(DATA UNDER STUDY Opens)
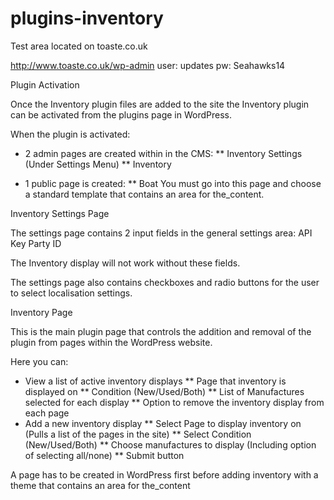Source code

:plugins-inventory
=================

Test area located on toaste.co.uk

http://www.toaste.co.uk/wp-admin
user: updates
pw: Seahawks14

Plugin Activation

Once the Inventory plugin files are added to the site the Inventory plugin can be activated from the plugins page in WordPress.

When the plugin is activated:
* 2 admin pages are created within in the CMS:
** Inventory Settings (Under Settings Menu)
** Inventory

* 1 public page is created:
** Boat
You must go into this page and choose a standard template that contains an area for the_content.


Inventory Settings Page

The settings page contains 2 input fields in the general settings area:
API Key
Party ID 

The Inventory display will not work without these fields.

The settings page also contains checkboxes and radio buttons for the user to select localisation settings.


Inventory Page

This is the main plugin page that controls the addition and removal of the plugin from pages within the WordPress website.

Here you can:

* View a list of active inventory displays
** Page that inventory is displayed on
** Condition (New/Used/Both)
** List of Manufactures selected for each display
** Option to remove the inventory display from each page
* Add a new inventory display
** Select Page to display inventory on (Pulls a list of the pages in the site)
** Select Condition (New/Used/Both)
** Choose manufactures to display (Including option of selecting all/none)
** Submit button

A page has to be created in WordPress first before adding inventory with a theme that contains an area for the_content
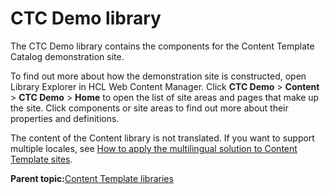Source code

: # CTC Demo library

The CTC Demo library contains the components for the Content Template Catalog demonstration site.

To find out more about how the demonstration site is constructed, open Library Explorer in HCL Web Content Manager. Click **CTC Demo** \> **Content** \> **CTC Demo** \> **Home** to open the list of site areas and pages that make up the site. Click components or site areas to find out more about their properties and definitions.

The content of the Content library is not translated. If you want to support multiple locales, see [How to apply the multilingual solution to Content Template sites](ctc_deploy_locale.md).

**Parent topic:**[Content Template libraries](../ctc/ctc_arch_lib.md)

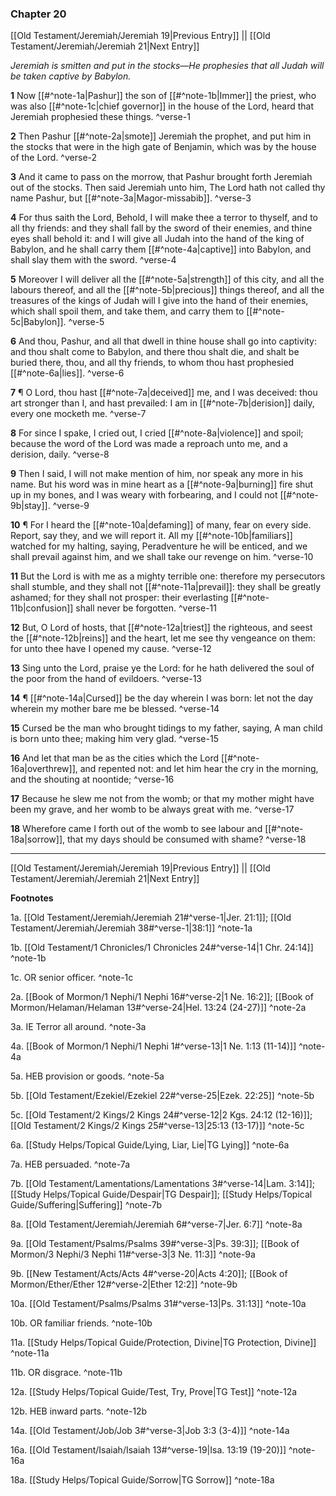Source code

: ### Chapter 20

[[Old Testament/Jeremiah/Jeremiah 19|Previous Entry]]  ||  [[Old Testament/Jeremiah/Jeremiah 21|Next Entry]]

*Jeremiah is smitten and put in the stocks—He prophesies that all Judah will be taken captive by Babylon.*

**1**  Now [[#^note-1a|Pashur]] the son of [[#^note-1b|Immer]] the priest, who was also [[#^note-1c|chief governor]] in the house of the Lord, heard that Jeremiah prophesied these things. ^verse-1

**2**  Then Pashur [[#^note-2a|smote]] Jeremiah the prophet, and put him in the stocks that were in the high gate of Benjamin, which was by the house of the Lord. ^verse-2

**3**  And it came to pass on the morrow, that Pashur brought forth Jeremiah out of the stocks. Then said Jeremiah unto him, The Lord hath not called thy name Pashur, but [[#^note-3a|Magor-missabib]]. ^verse-3

**4**  For thus saith the Lord, Behold, I will make thee a terror to thyself, and to all thy friends: and they shall fall by the sword of their enemies, and thine eyes shall behold it: and I will give all Judah into the hand of the king of Babylon, and he shall carry them [[#^note-4a|captive]] into Babylon, and shall slay them with the sword. ^verse-4

**5**  Moreover I will deliver all the [[#^note-5a|strength]] of this city, and all the labours thereof, and all the [[#^note-5b|precious]] things thereof, and all the treasures of the kings of Judah will I give into the hand of their enemies, which shall spoil them, and take them, and carry them to [[#^note-5c|Babylon]]. ^verse-5

**6**  And thou, Pashur, and all that dwell in thine house shall go into captivity: and thou shalt come to Babylon, and there thou shalt die, and shalt be buried there, thou, and all thy friends, to whom thou hast prophesied [[#^note-6a|lies]]. ^verse-6

**7**  ¶ O Lord, thou hast [[#^note-7a|deceived]] me, and I was deceived: thou art stronger than I, and hast prevailed: I am in [[#^note-7b|derision]] daily, every one mocketh me. ^verse-7

**8**  For since I spake, I cried out, I cried [[#^note-8a|violence]] and spoil; because the word of the Lord was made a reproach unto me, and a derision, daily. ^verse-8

**9**  Then I said, I will not make mention of him, nor speak any more in his name. But his word was in mine heart as a [[#^note-9a|burning]] fire shut up in my bones, and I was weary with forbearing, and I could not [[#^note-9b|stay]]. ^verse-9

**10**  ¶ For I heard the [[#^note-10a|defaming]] of many, fear on every side. Report, say they, and we will report it. All my [[#^note-10b|familiars]] watched for my halting, saying, Peradventure he will be enticed, and we shall prevail against him, and we shall take our revenge on him. ^verse-10

**11**  But the Lord is with me as a mighty terrible one: therefore my persecutors shall stumble, and they shall not [[#^note-11a|prevail]]: they shall be greatly ashamed; for they shall not prosper: their everlasting [[#^note-11b|confusion]] shall never be forgotten. ^verse-11

**12**  But, O Lord of hosts, that [[#^note-12a|triest]] the righteous, and seest the [[#^note-12b|reins]] and the heart, let me see thy vengeance on them: for unto thee have I opened my cause. ^verse-12

**13**  Sing unto the Lord, praise ye the Lord: for he hath delivered the soul of the poor from the hand of evildoers. ^verse-13

**14**  ¶ [[#^note-14a|Cursed]] be the day wherein I was born: let not the day wherein my mother bare me be blessed. ^verse-14

**15**  Cursed be the man who brought tidings to my father, saying, A man child is born unto thee; making him very glad. ^verse-15

**16**  And let that man be as the cities which the Lord [[#^note-16a|overthrew]], and repented not: and let him hear the cry in the morning, and the shouting at noontide; ^verse-16

**17**  Because he slew me not from the womb; or that my mother might have been my grave, and her womb to be always great with me. ^verse-17

**18**  Wherefore came I forth out of the womb to see labour and [[#^note-18a|sorrow]], that my days should be consumed with shame? ^verse-18


---
[[Old Testament/Jeremiah/Jeremiah 19|Previous Entry]]  ||  [[Old Testament/Jeremiah/Jeremiah 21|Next Entry]]


**Footnotes**


1a. [[Old Testament/Jeremiah/Jeremiah 21#^verse-1|Jer. 21:1]]; [[Old Testament/Jeremiah/Jeremiah 38#^verse-1|38:1]] ^note-1a

1b. [[Old Testament/1 Chronicles/1 Chronicles 24#^verse-14|1 Chr. 24:14]] ^note-1b

1c. OR senior officer. ^note-1c

2a. [[Book of Mormon/1 Nephi/1 Nephi 16#^verse-2|1 Ne. 16:2]]; [[Book of Mormon/Helaman/Helaman 13#^verse-24|Hel. 13:24 (24-27)]] ^note-2a

3a. IE Terror all around. ^note-3a

4a. [[Book of Mormon/1 Nephi/1 Nephi 1#^verse-13|1 Ne. 1:13 (11-14)]] ^note-4a

5a. HEB provision or goods. ^note-5a

5b. [[Old Testament/Ezekiel/Ezekiel 22#^verse-25|Ezek. 22:25]] ^note-5b

5c. [[Old Testament/2 Kings/2 Kings 24#^verse-12|2 Kgs. 24:12 (12-16)]]; [[Old Testament/2 Kings/2 Kings 25#^verse-13|25:13 (13-17)]] ^note-5c

6a. [[Study Helps/Topical Guide/Lying, Liar, Lie|TG Lying]] ^note-6a

7a. HEB persuaded. ^note-7a

7b. [[Old Testament/Lamentations/Lamentations 3#^verse-14|Lam. 3:14]]; [[Study Helps/Topical Guide/Despair|TG Despair]]; [[Study Helps/Topical Guide/Suffering|Suffering]] ^note-7b

8a. [[Old Testament/Jeremiah/Jeremiah 6#^verse-7|Jer. 6:7]] ^note-8a

9a. [[Old Testament/Psalms/Psalms 39#^verse-3|Ps. 39:3]]; [[Book of Mormon/3 Nephi/3 Nephi 11#^verse-3|3 Ne. 11:3]] ^note-9a

9b. [[New Testament/Acts/Acts 4#^verse-20|Acts 4:20]]; [[Book of Mormon/Ether/Ether 12#^verse-2|Ether 12:2]] ^note-9b

10a. [[Old Testament/Psalms/Psalms 31#^verse-13|Ps. 31:13]] ^note-10a

10b. OR familiar friends. ^note-10b

11a. [[Study Helps/Topical Guide/Protection, Divine|TG Protection, Divine]] ^note-11a

11b. OR disgrace. ^note-11b

12a. [[Study Helps/Topical Guide/Test, Try, Prove|TG Test]] ^note-12a

12b. HEB inward parts. ^note-12b

14a. [[Old Testament/Job/Job 3#^verse-3|Job 3:3 (3-4)]] ^note-14a

16a. [[Old Testament/Isaiah/Isaiah 13#^verse-19|Isa. 13:19 (19-20)]] ^note-16a

18a. [[Study Helps/Topical Guide/Sorrow|TG Sorrow]] ^note-18a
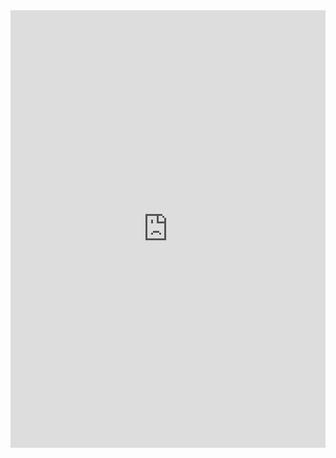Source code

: # ReadySet Tutorial

<style>
  .md-main__inner {
    display: unset;
  }
  .md-sidebar {
    display: none;
  }
  .md-sidebar--secondary {
    display: none;
  }
  .md-main__inner > .md-sidebar {
    display: none;
  }
  .md-content__button {
    display: none;
  }
  h1 {
    display: none;
  }
  .md-footer {
    display: none;
  }
</style>

<iframe
  width="100%"
  height="700"
  sandbox="allow-forms allow-modals allow-popups allow-same-origin allow-scripts"
  src="https://play.instruqt.com/embed/readyset/tracks/readyset-demo?token=em_-XZtFwT9_zvK7lnb"
  style="border: 0;">
</iframe>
(DATA UNDER STUDY Closes)
## EXERCISE DETAILS
Search the material above for "stocks". Copy each line that has it.

## PROBLEM SOLUTION
*Jeremiah is smitten and put in the stocks—He prophesies that all Judah will be taken captive by Babylon.*
**2**  Then Pashur [[#^note-2a|smote]] Jeremiah the prophet, and put him in the stocks that were in the high gate of Benjamin, which was by the house of the Lord. ^verse-2
**3**  And it came to pass on the morrow, that Pashur brought forth Jeremiah out of the stocks. Then said Jeremiah unto him, The Lord hath not called thy name Pashur, but [[#^note-3a|Magor-missabib]]. ^verse-3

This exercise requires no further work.